Bagsværd Kostskole og Gymnasium (Eng: 'Bagsværd Boarding School and Gymnasium'), usually referred to among students, teachers etc. as simply BK, is a private day school, gymnasium, and boarding school situated in Bagsværd, a suburb of Copenhagen. The vast majority of the 800 pupils and students at BK commute to school every day; the boarding school (Haraldsgave, lit. "Harald's Gift", commonly known as Haga) only houses up to 60 students.

==History==
The boarding school was established in 1908 on the site of the current day school, in the then rather rural area surrounding Bagsværd Sø; it was only later that this part of Northern Zealand was urbanized. The boarding school itself, located right next to Bagsværd Lake, was acquired in 1949 and has since been expanded, both through the construction of new buildings and the appropriation of neighbouring lots.

==Education==
- Primary school: Up until the 7th grade, the primary school is divided into two lines, A and B. Due to an admittance of extra pupils at this point in the primary school, two new lines are established, whereupon all four lines are referred to as V, X, Y and Z, respectively.

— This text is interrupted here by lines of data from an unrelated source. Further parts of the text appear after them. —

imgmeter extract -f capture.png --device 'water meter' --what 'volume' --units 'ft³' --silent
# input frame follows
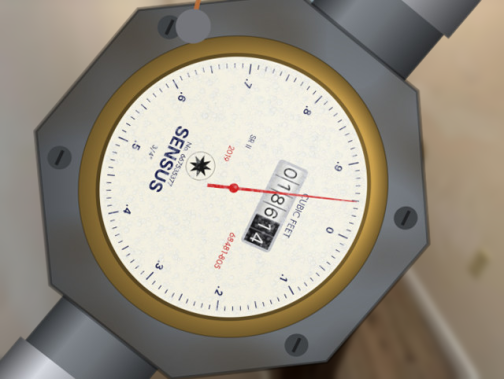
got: 18613.95 ft³
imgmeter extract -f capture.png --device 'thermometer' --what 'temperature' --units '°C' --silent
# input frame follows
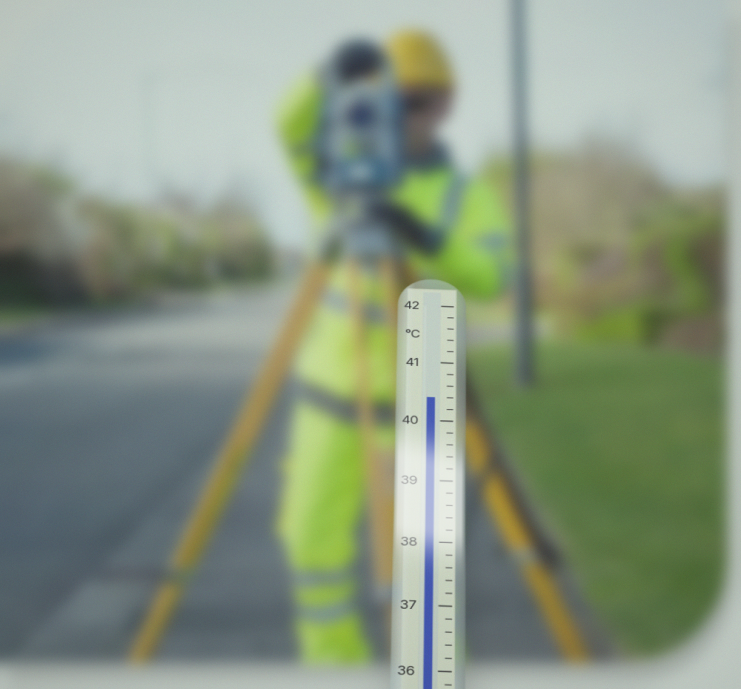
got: 40.4 °C
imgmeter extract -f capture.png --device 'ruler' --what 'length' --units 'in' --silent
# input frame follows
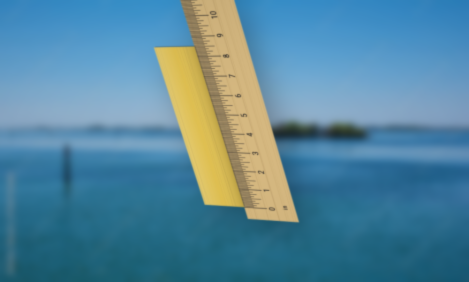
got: 8.5 in
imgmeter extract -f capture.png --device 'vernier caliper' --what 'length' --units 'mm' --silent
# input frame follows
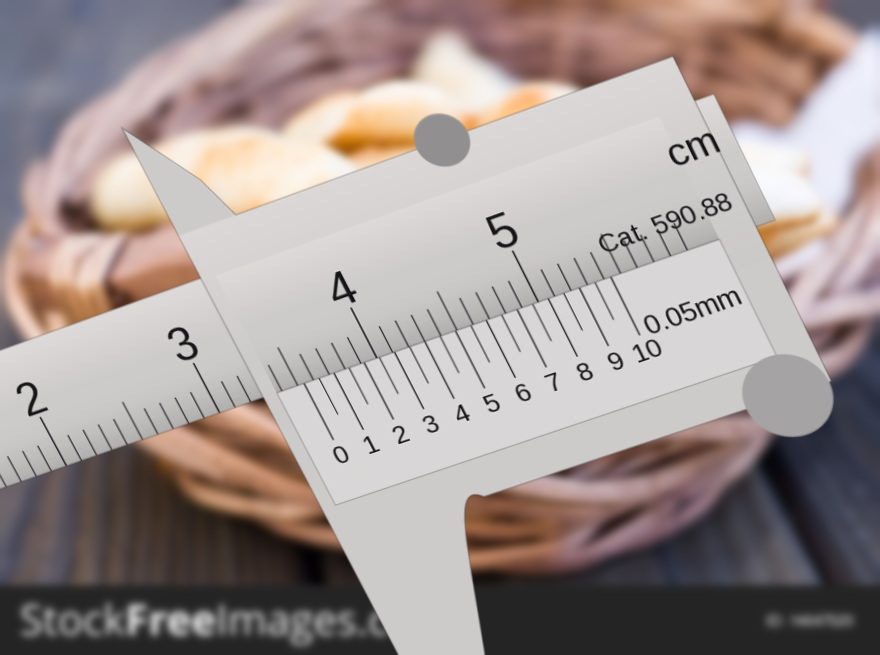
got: 35.4 mm
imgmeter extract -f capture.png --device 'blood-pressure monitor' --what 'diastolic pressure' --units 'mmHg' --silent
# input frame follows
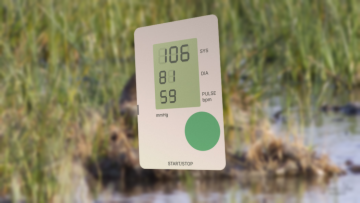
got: 81 mmHg
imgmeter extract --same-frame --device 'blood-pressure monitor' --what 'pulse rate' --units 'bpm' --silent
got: 59 bpm
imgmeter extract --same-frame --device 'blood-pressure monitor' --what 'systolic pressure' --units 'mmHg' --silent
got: 106 mmHg
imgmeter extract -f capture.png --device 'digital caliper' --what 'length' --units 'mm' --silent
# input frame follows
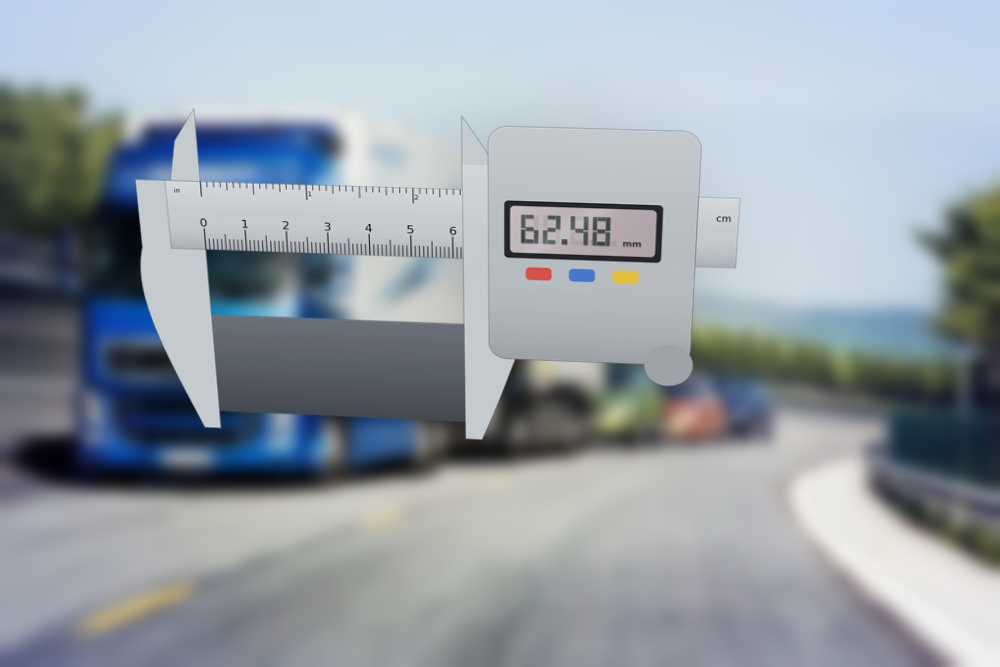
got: 62.48 mm
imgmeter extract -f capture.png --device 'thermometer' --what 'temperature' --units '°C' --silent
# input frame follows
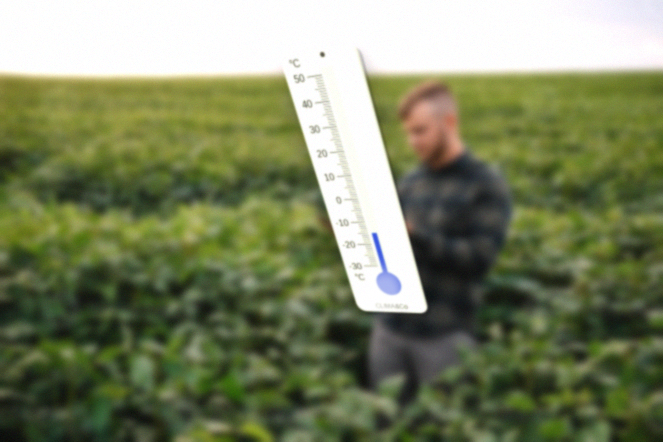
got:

Earlier, the two new lines were dubbed C and D, and pupils were divided into these according to their choice of secondary foreign language - C was for those pupils who chose French, and D for those who chose German.
- Gymnasium: BK offers students four different branches of tuition, in accordance with the 2005 Educational Reform. These are divided into three main areas:
  - Mathematical/scientific:
    - Science: Mathematics A, physics B, chemistry B
    - Bio-tech: Biotechnology A, mathematics A, chemistry B
    - Digital: Programming B, communication/IT A
  - Linguistic/humanities:
    - Language and culture: English A, German/French/Spanish A, psychology C
  - Sociological:
    - Society and economics: Social sciences A, mathematics B, geography B
A, B and C signify the level of difficulty of any given class, with A signifying an advanced level of education and C being an average difficulty suitable for a likewise average level of understanding.